- _What is expected_:
Recast the stretch of records from the line containing "Document page, 1654x1241 pixels." through the line containing "picture [58, 786, 1565, 1211]" as a JSON list of strings. Give one string per line and omit blank lines.

- _Records supplied_:

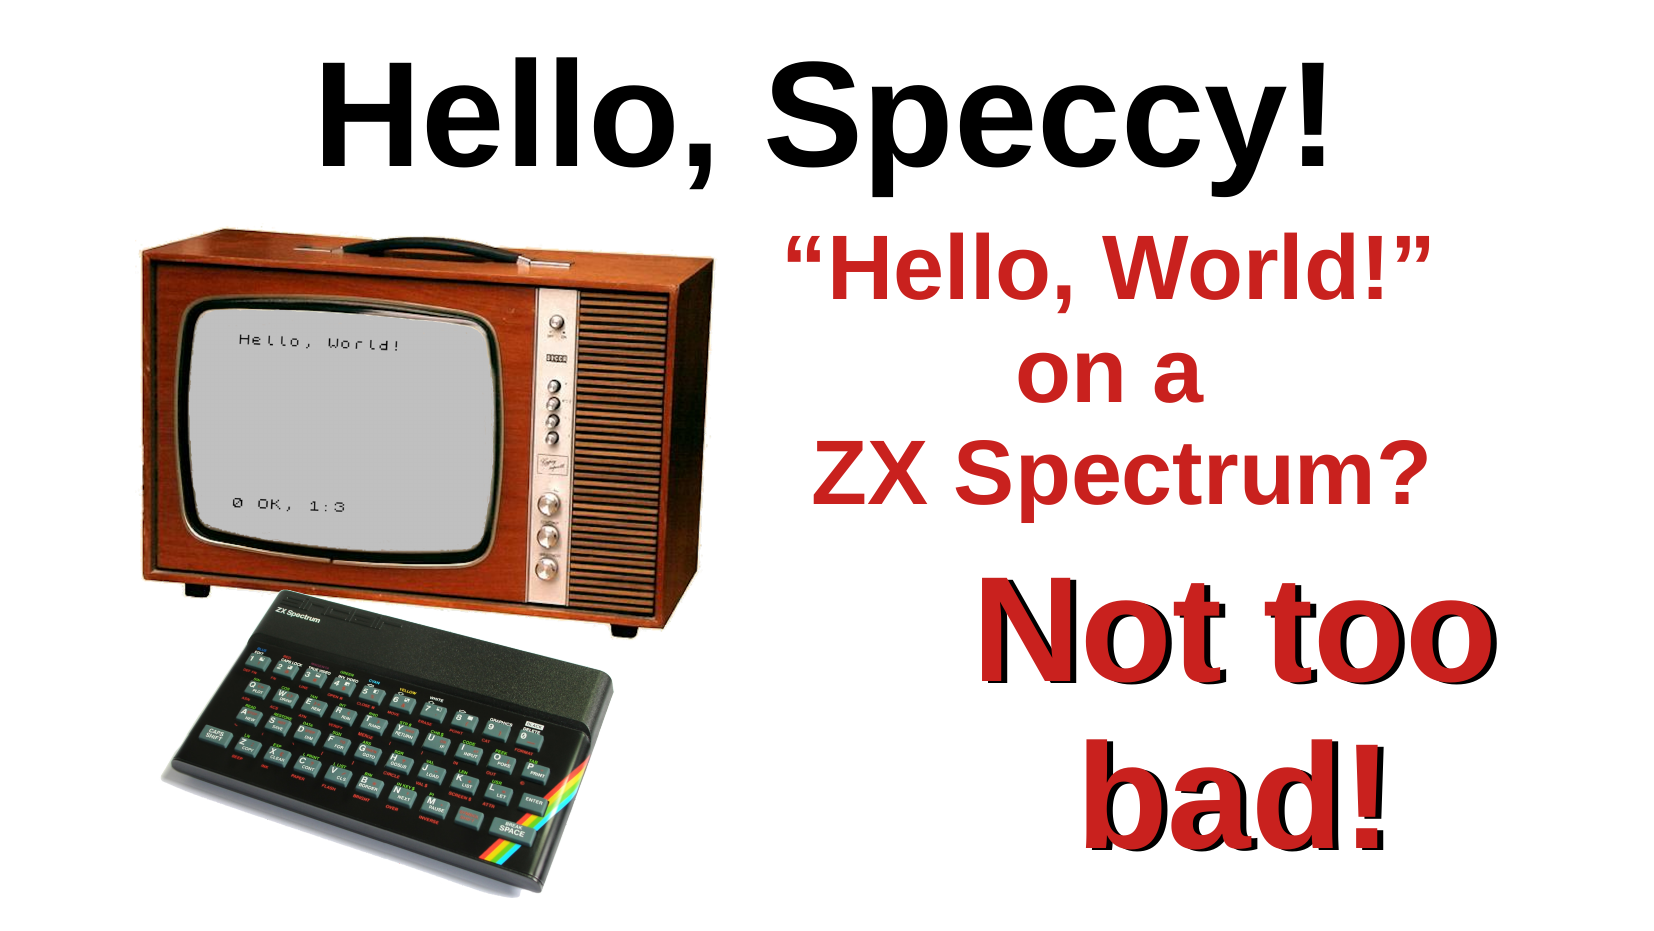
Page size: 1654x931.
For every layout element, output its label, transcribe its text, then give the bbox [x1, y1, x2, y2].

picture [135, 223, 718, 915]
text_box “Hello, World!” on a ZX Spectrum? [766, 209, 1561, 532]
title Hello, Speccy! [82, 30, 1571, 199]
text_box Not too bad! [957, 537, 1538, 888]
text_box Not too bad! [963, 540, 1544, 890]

* * *

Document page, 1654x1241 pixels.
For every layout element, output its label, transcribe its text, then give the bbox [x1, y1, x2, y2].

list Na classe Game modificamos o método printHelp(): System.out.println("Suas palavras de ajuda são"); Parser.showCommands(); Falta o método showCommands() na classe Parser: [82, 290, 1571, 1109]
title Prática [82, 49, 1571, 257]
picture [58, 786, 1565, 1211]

- _Response to this task_:
[
  "Document page, 1654x1241 pixels.",
  "For every layout element, output its label, transcribe its text, then give the bbox [x1, y1, x2, y2].",
  "list Na classe Game modificamos o método printHelp(): System.out.println(\"Suas palavras de ajuda são\"); Parser.showCommands(); Falta o método showCommands() na classe Parser: [82, 290, 1571, 1109]",
  "title Prática [82, 49, 1571, 257]",
  "picture [58, 786, 1565, 1211]"
]